DOCUMENT EXTRACT>
=======

Il 18/10/2012 15:56, Kevin Wolf ha scritto:
> Am 18.10.2012 15:10, schrieb Paolo Bonzini:
>> Il 18/10/2012 15:07, Kevin Wolf ha scritto:
>>>>> +    s->synced = false;
>>>>> +    if (read) {
>>>>> +        return block_job_error_action(&s->common, s->common.bs,
>>>>> +                                      s->on_source_error, true, error);
>>>>> +    } else {
>>>>> +        return block_job_error_action(&s->common, s->target,
>>>>> +                                      s->on_target_error, false, error);
>>> Here we produce an event that reports an error on s->bs, i.e. on the
>>> source, even though the error was on the target.
>>
>> More precisely, this is an event that reports an error on s->bs's job.
>> In principle there is no reason why asynchronous long-running operations
>> are tied to a block device (in fact migration fits the definition quite
>> well, with the only twist that the VM is stopped at the end), but that's
>> the API we're stuck with.
> 
> Yes, I think I mentioned already more than once that it shouldn't be
> block job, but background job without a reference to a (single)
> BlockDriverState. What we have just doesn't make any sense - even for
> block jobs, because block jobs working on a single BDS are the
> exception, not the rule.

I'm quite at a loss with how to change this without breaking the API. :/

Unfortunately this came up after the first release with streaming.

Paolo
Kevin Wolf - Oct. 19, 2012, 8:04 a.m.
Am 18.10.2012 16:52, schrieb Paolo Bonzini:
> Il 18/10/2012 15:56, Kevin Wolf ha scritto:
>> Am 18.10.2012 15:10, schrieb Paolo Bonzini:
>>> Il 18/10/2012 15:07, Kevin Wolf ha scritto:
>>>>>> +    s->synced = false;
>>>>>> +    if (read) {
>>>>>> +        return block_job_error_action(&s->common, s->common.bs,
>>>>>> +                                      s->on_source_error, true, error);
>>>>>> +    } else {
>>>>>> +        return block_job_error_action(&s->common, s->target,
>>>>>> +                                      s->on_target_error, false, error);
>>>> Here we produce an event that reports an error on s->bs, i.e. on the
>>>> source, even though the error was on the target.

=======

DATASET>
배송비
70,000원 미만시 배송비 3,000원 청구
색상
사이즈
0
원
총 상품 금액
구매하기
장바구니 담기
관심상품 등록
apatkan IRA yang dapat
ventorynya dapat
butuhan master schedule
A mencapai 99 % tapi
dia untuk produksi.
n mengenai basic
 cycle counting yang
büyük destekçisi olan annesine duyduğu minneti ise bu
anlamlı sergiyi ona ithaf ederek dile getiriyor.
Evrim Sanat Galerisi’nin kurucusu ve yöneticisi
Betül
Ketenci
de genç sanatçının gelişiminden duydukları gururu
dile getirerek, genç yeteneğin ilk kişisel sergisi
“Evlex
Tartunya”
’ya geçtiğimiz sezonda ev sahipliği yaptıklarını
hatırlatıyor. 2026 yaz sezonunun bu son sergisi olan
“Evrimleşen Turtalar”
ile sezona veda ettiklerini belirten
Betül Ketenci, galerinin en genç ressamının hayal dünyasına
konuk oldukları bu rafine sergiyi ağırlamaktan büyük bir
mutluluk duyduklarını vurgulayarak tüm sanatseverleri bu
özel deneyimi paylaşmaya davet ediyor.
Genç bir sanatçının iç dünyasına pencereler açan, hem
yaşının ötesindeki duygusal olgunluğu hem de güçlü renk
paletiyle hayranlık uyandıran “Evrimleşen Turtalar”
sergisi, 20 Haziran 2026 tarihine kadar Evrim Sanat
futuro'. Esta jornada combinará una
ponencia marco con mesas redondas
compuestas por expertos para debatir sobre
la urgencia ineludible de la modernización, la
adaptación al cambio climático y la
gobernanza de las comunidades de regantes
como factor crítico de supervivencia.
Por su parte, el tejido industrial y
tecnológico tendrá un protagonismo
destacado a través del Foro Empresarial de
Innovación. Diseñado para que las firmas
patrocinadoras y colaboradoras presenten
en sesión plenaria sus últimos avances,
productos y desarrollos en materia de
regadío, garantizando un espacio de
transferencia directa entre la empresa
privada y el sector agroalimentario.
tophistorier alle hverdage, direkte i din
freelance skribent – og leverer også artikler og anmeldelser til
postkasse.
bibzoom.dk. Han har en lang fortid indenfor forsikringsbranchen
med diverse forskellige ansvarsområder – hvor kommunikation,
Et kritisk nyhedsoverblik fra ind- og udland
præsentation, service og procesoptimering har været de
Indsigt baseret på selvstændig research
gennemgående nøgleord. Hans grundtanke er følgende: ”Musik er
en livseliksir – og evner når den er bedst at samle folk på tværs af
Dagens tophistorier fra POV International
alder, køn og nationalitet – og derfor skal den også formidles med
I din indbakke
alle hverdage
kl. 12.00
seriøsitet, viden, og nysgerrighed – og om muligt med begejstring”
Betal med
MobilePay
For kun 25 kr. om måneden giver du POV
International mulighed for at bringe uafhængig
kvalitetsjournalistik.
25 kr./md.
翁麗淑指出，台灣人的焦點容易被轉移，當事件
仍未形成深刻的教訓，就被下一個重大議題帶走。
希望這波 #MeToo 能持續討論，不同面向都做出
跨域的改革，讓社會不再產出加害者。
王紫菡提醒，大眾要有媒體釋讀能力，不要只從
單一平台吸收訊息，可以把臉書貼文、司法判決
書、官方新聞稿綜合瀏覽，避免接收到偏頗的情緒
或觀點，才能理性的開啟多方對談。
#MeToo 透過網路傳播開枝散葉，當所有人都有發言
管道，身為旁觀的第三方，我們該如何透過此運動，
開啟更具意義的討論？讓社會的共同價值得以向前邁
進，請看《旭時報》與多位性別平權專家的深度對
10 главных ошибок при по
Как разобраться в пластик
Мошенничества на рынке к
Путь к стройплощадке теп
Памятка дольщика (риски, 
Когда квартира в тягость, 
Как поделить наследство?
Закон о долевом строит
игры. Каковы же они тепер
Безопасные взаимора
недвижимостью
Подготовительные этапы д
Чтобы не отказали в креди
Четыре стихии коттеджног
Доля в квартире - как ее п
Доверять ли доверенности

=======

BRIEF 1>
Return, word for word, the stretch of the records from their first line through the line containing "yaşının ötesindeki duygusal".
BRIEF 2>
Extend the mailing-list discussion about block job error events, picking up after its final line.

WRITTEN RESPONSE 1>
배송비
70,000원 미만시 배송비 3,000원 청구
색상
사이즈
0
원
총 상품 금액
구매하기
장바구니 담기
관심상품 등록
apatkan IRA yang dapat
ventorynya dapat
butuhan master schedule
A mencapai 99 % tapi
dia untuk produksi.
n mengenai basic
 cycle counting yang
büyük destekçisi olan annesine duyduğu minneti ise bu
anlamlı sergiyi ona ithaf ederek dile getiriyor.
Evrim Sanat Galerisi’nin kurucusu ve yöneticisi
Betül
Ketenci
de genç sanatçının gelişiminden duydukları gururu
dile getirerek, genç yeteneğin ilk kişisel sergisi
“Evlex
Tartunya”
’ya geçtiğimiz sezonda ev sahipliği yaptıklarını
hatırlatıyor. 2026 yaz sezonunun bu son sergisi olan
“Evrimleşen Turtalar”
ile sezona veda ettiklerini belirten
Betül Ketenci, galerinin en genç ressamının hayal dünyasına
konuk oldukları bu rafine sergiyi ağırlamaktan büyük bir
mutluluk duyduklarını vurgulayarak tüm sanatseverleri bu
özel deneyimi paylaşmaya davet ediyor.
Genç bir sanatçının iç dünyasına pencereler açan, hem
yaşının ötesindeki duygusal olgunluğu hem de güçlü renk

WRITTEN RESPONSE 2>
>>>
>>> More precisely, this is an event that reports an error on s->bs's job.
>>> In principle there is no reason why asynchronous long-running operations
>>> are tied to a block device (in fact migration fits the definition quite
>>> well, with the only twist that the VM is stopped at the end), but that's
>>> the API we're stuck with.
>>
>> Yes, I think I mentioned already more than once that it shouldn't be
>> block job, but background job without a reference to a (single)
>> BlockDriverState. What we have just doesn't make any sense - even for
>> block jobs, because block jobs working on a single BDS are the
>> exception, not the rule.
> 
> I'm quite at a loss with how to change this without breaking the API. :/
> 
> Unfortunately this came up after the first release with streaming.

Then let's break the API. Not immediately, I think we can keep some
useless compatibility fields in the implementation of background jobs
that would only be needed to allow the block job commands to be a
wrapper (mostly 'bool is_block_job' and 'BlockDriverState bs', I think;
maybe even just char* bs_name would be enough). Then deprecate block
jobs and at 1.6 or so remove them.

Kevin
Paolo Bonzini - Oct. 19, 2012, 9:30 a.m.
> Then let's break the API. Not immediately, I think we can keep some
> useless compatibility fields in the implementation of background jobs
> that would only be needed to allow the block job commands to be a
> wrapper (mostly 'bool is_block_job' and 'BlockDriverState bs', I think;
> maybe even just char* bs_name would be enough). Then deprecate block
> jobs and at 1.6 or so remove them.

That's a plan.  I promise to send less patches starting at the next release
cycle!

Paolo

Patch

diff --git a/block/mirror.c b/block/mirror.c
index 939834d..caec272 100644
--- a/block/mirror.c
+++ b/block/mirror.c
@@ -32,13 +32,28 @@  typedef struct MirrorBlockJob {
     RateLimit limit;
     BlockDriverState *target;
     MirrorSyncMode mode;
+    BlockdevOnError on_source_error, on_target_error;
     bool synced;
     bool complete;
     int64_t sector_num;
     uint8_t *buf;
 } MirrorBlockJob;
 
-static int coroutine_fn mirror_iteration(MirrorBlockJob *s)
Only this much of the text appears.